The Philosophy of Arithmetic: Frege and Husserl
Regarding the former case, Frege cites expressive and poetic words as not assisting in the expression of Thoughts; logically, such words are extraneous, whatever their function in everyday language use.
As already mentioned, Frege does not think Thoughts are external, sensible objects: truth attaches to Thoughts, but not to sensed objects, and so they cannot be the same. Frege disarms the skeptical claim that, for all we know, Ideas are all that exist. Frege levels two arguments against the claim: one, at least one independent object is needed to best explain our experiences.
To Frege, selves — conscious entities that possess Ideas — cannot be explained in terms of Ideas. He finds it is far more reasonable to posit the self as an independent object than it is to attempt an explanation of selves as specific portions of conscious content.
The second argument is pragmatic: to accept the claim that only Ideas exist is to give up on all substantive inquiry, all of which assumes the existence of external objects in order to be meaningful.

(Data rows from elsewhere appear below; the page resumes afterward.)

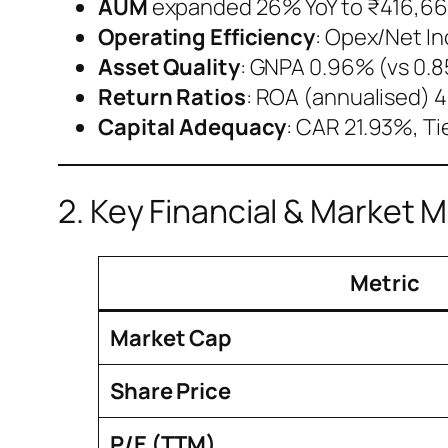
AUM
expanded 26% YoY to ₹416,661
Operating Efficiency
: Opex/Net I
Asset Quality
: GNPA 0.96% (vs 0.8
Return Ratios
: ROA (annualised) 4
Capital Adequacy
: CAR 21.93%, Ti
2. Key Financial & Market M
Metric
Market Cap
Share Price
P/E (TTM)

This is an unacceptable outcome and thus skepticism is to be rejected. Thus, Thoughts are the bearers of truth, but do not exist as external objects nor as Ideas.
This grasping in turn leads us to action; Thoughts as such have an indirect causal impact on the world.His contributions to the philosophy of language include:. Pohle, Jena. He has already defined one and zero; they are each unique, but different from each other.
Page number reference is to the translation in Van Heijenoort.
Carnap's notes from these lectures, in German, are reproduced in Gabriel  pp. White trans. In the four semesters of his studies he attended approximately twenty courses of lectures, most of them on mathematics and physics.